It’s Anne with your Coaching on the Go. So, what stories do you tell? What is your life story? We can change our story any time we want, and there’s an energy that comes off of the stories. So if you started looking yesterday after the email and thinking about the stories you like to tell, or when you meet somebody new, what do you tell them about yourself? What spin do you put on your stories? Your stories, do they take you to an empowering place?

So last week we searched around in why we don’t get started on things, why we procrastinate or if we are actually paying attention and taking action on the things that we’re thinking about that are clues to the next part of where we want to go. Are we paying attention? This week we’re focusing on the thread that goes through the way that we look at our lives, the lens with which we look at our experiences so far and put meaning on those. So we’re starting just with stories that we tell. This topic is a massive topic for expansion for people. Within it lies many, many clues that you can unlock and shift to change the trajectory of your life.

Often we think that something that happened in the past is in the past and it’s done, there’s nothing we can do about it, but it’s actually not true. As you go back into your stories, you can discover new understandings, you can see new things, you can release old things, and you can get a whole new perspective on what your life really was about. You can actually change your life story. So we’re starting this week at what stories you tell. Do they feel good? So today, think about some of the stories that you tell about yourself, the prominent stories about things that you experienced in life. How do they feel when you tell them? Do they feel great or do they feel like you’re justifying something? Do they feel like you are proving how tough you’ve had it? Or are they telling a story that has you as the hero or has you as the blessed expander? Or is it empowering? Or is it disempowering?

Really you can get to the point in your life where you decide not to tell stories that aren’t empowering, because the stories, they guide us to how we really feel our life is, what our beliefs are around our life, what we’re worthy of, what we are not worthy of. They speak to the patterns that we govern ourselves by, so they’re not trivial. So let’s get started by looking at your stories today. You started yesterday, but let’s look deeper now and see. Do your stories feel good when you tell them, and what’s the purpose for telling them? What are you proving there, and can you take them further? What did you get from the story? What did you get from the experience? What did you learn from the experience? What did your understanding of the experience put in front of you for you to then have the next chapter of your life?

So back when I was teaching and some things felt like they were happening to me, I felt like a victim. I had a really incredible career, really top level, doing things that no one else was doing in my midst. And all of a sudden, I found myself… It felt like I was thrown out into no man’s land. Like, how did this happen? And after I got through it, after I navigated through it to the other side, I discovered that that situation propelled me out of a career that actually I felt like was getting close to its completion, but I probably, on some level, wouldn’t have had the fortitude, the guts, the foresight to leave, to just leave if there wasn’t something that was amiss. So when I thought about it later, I drew to myself a way to transition out of that job into where I am now, into actually several things that brought me to where I am now, and I’m incredibly thankful for how it played itself out. But for years I was caught in the story of how I was blindsided and I almost felt fired, but I chose to leave on certain principles.

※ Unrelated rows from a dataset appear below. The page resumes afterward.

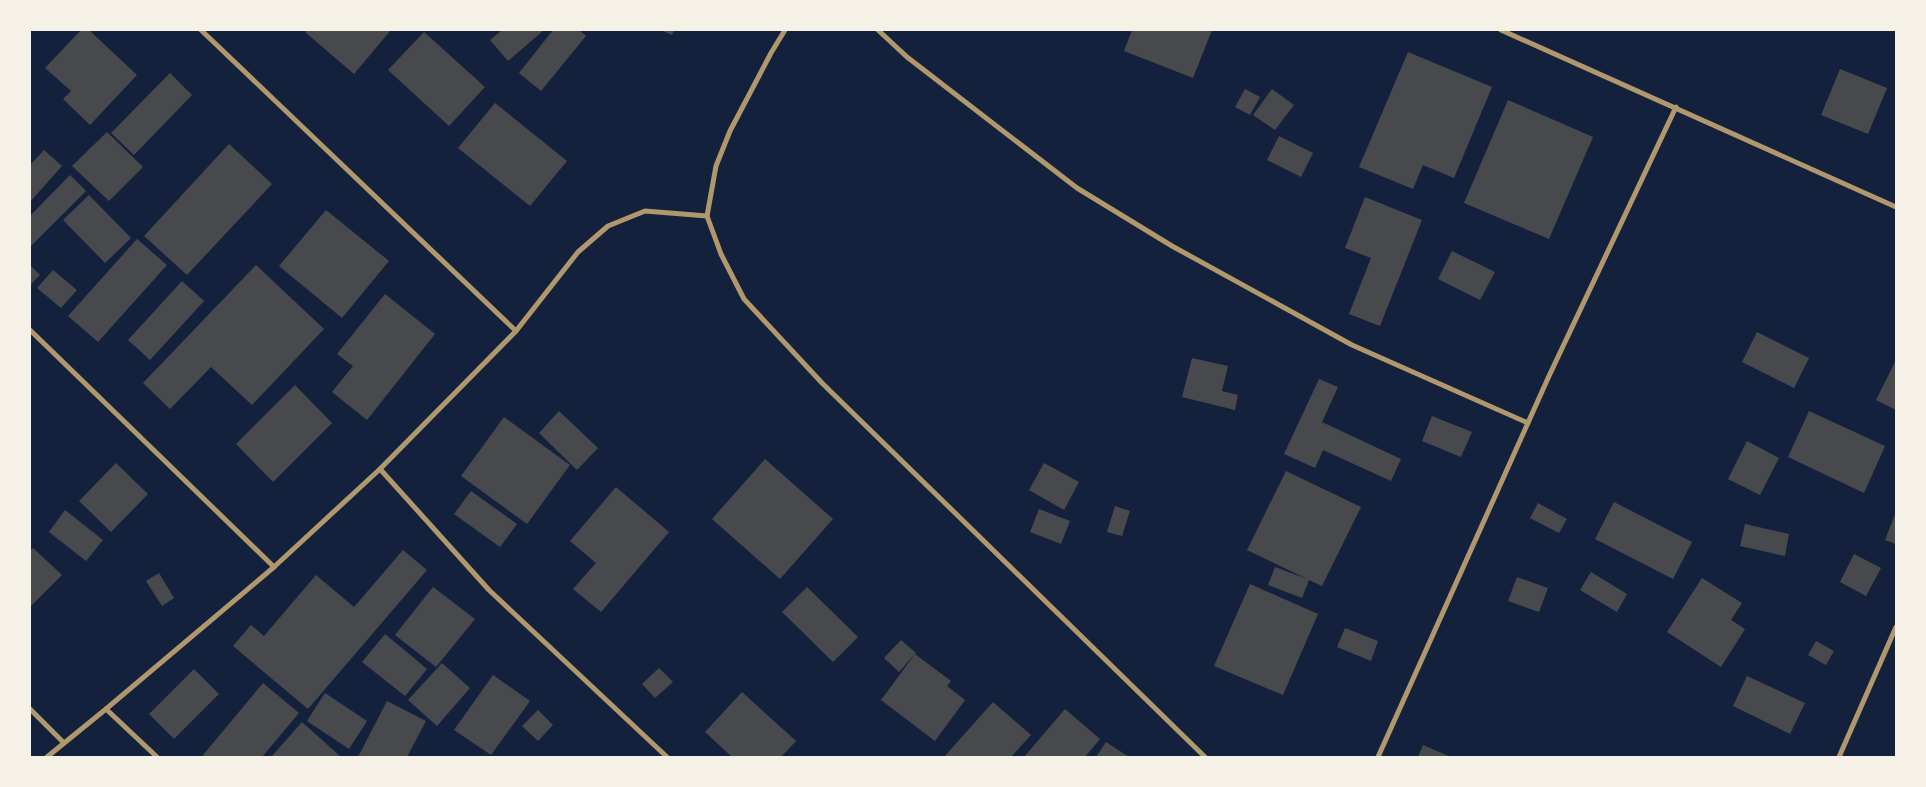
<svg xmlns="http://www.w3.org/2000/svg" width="1926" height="787" font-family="'Asap Condensed',sans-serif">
<rect width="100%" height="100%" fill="#14213d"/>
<g fill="#48494c">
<polygon points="81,30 89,30 137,75 90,125 63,99 71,91 45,68"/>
<polygon points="307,30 391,30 354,74 305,32"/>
<polygon points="502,30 544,30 508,61 490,40"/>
<polygon points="553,30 579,30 586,36 541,91 519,73"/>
<polygon points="661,30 674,30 672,35"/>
<polygon points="1132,30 1212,30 1193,78 1124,51"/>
<polygon points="424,32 485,87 449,126 388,70"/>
<polygon points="1408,52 1492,87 1454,178 1423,165 1413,189 1359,167"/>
<polygon points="1840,69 1887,88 1868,134 1821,115"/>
<polygon points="170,73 192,95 134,155 111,133"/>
<polygon points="1245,89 1260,97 1250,115 1235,107"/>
<polygon points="1272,89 1294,105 1275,130 1253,115"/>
<polygon points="1508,100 1593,137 1549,239 1464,203"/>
<polygon points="495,103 567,161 530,206 458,148"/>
<polygon points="107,132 143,167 109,201 72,166"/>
<polygon points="1279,136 1313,153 1301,177 1267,160"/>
<polygon points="229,144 272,184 187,275 144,236"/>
<polygon points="44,150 62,166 30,202 30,165"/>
<polygon points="70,175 86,191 30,247 30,216"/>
<polygon points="89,195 131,238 105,263 63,220"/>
<polygon points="1365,197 1422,220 1380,326 1349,314 1371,258 1345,248"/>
<polygon points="326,210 389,261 342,318 279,266"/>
<polygon points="137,239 167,265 98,342 68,316"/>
<polygon points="1452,251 1495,272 1480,300 1438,279"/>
<polygon points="30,265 40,275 30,285"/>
<polygon points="256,265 324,329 252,405 211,367 170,409 143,383"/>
<polygon points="53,270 77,290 61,308 37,288"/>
<polygon points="182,281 204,301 150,360 128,340"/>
<polygon points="385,294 435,334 367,420 332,392 353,366 337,354"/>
<polygon points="1757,332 1809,358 1794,388 1742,362"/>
<polygon points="1192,358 1228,366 1222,391 1238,395 1235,410 1182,397"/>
<polygon points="1896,360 1896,410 1876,400"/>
<polygon points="1319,379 1338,387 1322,422 1401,459 1391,481 1323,450 1315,468 1284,454"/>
<polygon points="295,385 332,423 273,482 236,444"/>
<polygon points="559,411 598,448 577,470 539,433"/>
<polygon points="1809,411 1885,446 1864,493 1788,457"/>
<polygon points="1432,416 1472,432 1461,457 1422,441"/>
<polygon points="504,417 570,465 527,524 461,476"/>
<polygon points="1747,441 1779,458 1760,495 1728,479"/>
<polygon points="765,459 833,519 780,579 712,519"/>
<polygon points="116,463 148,494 111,532 79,501"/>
<polygon points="1044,463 1079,482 1064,510 1029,490"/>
<polygon points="1286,471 1361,507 1322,586 1309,580 1302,598 1268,585 1275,567 1307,579 1247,550"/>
<polygon points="616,487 669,532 601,612 573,589 596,563 570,541"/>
<polygon points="471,491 517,524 500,547 454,514"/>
<polygon points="1614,502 1692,542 1673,579 1595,539"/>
<polygon points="1538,503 1567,519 1559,533 1530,518"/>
<polygon points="1115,506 1130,511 1122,536 1107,532"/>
<polygon points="1039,509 1070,521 1061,544 1030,532"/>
<polygon points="65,510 103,540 86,561 49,532"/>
<polygon points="1896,512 1896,544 1885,540"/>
<polygon points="1745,524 1789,534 1785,556 1740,546"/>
<polygon points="33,548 62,575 30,607 30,551"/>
<polygon points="403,550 427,570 308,709 233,646 251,625 264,636 316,575 354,607"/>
<polygon points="1854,554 1881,568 1866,596 1840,582"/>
<polygon points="1591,572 1627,594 1617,612 1580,590"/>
<polygon points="159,573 174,598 162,606 146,581"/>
<polygon points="1517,577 1548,588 1539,612 1508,601"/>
<polygon points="1702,578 1742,603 1731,620 1745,629 1721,667 1667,632"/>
<polygon points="1250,584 1318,614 1283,695 1214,666"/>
<polygon points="433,587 475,619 436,667 395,635"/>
<polygon points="807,587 858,637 833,662 782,612"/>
<polygon points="1345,628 1378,641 1371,661 1337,647"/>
<polygon points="385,634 427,669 405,696 362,662"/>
<polygon points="901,640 916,653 899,672 884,658"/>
<polygon points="1816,641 1834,651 1826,665 1808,655"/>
<polygon points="915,654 951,681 947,686 965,700 935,741 881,700"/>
<polygon points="442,663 470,688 437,726 408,700"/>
<polygon points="659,668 673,682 655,698 642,684"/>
<polygon points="194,669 219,694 174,739 149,714"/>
<polygon points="493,675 530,701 491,755 454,730"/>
<polygon points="1747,676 1805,703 1790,734 1733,706"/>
<polygon points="263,683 299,713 262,757 205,757 203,755"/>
<polygon points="742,692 796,741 781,757 732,757 705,732"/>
<polygon points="325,693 367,721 349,749 307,721"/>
<polygon points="387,701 426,721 407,757 358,757"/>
<polygon points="993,702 1031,735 1011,757 944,757"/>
<polygon points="1065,709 1100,739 1085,757 1024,757"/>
<polygon points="538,710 553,725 538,741 522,726"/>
<polygon points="302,722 341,757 274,757 272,756"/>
<polygon points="1106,742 1129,757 1096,757"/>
<polygon points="1423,745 1451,757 1418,757"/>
</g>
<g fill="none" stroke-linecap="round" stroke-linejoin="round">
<g stroke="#b1986c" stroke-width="5">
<polyline points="201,30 516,331"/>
<polyline points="785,30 771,53 730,131 716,166 707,216 721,254 744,299 822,383 1205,757"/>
<polyline points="878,30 907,57 1077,188 1172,246 1352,345 1528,423"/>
<polyline points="1501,30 1896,207"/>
<polyline points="30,330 274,567"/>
<polyline points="380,469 489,590 667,757"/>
<polyline points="30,709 64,743"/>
<polyline points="106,709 157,757"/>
<polyline points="47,757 106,709 274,567 380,469 516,331 578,252 608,226 645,211 707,216"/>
<polyline points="1378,757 1549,376 1676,107"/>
<polyline points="1839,757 1896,627"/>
</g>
</g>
<rect width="1926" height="787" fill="none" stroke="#f6f1e7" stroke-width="62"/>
</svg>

So I told myself then a story about how I was kind of wronged and how I chose to leave with my principles intact. It was a courageous story, but it wasn’t the story of a hero. It wasn’t a story that really propelled me forward. And then as I took some coaching and I went through some experiences, I realized what a gift that whole situation was, and that’s typically what happens for us. Life is happening for us, not to us. Think about that. So let’s get back into your stories. Look at them. Are they empowering or are they stopping short of the very beauty of the occurrence that happened and how essential it was to getting you where you are now? All right, that’s your homework. Get going.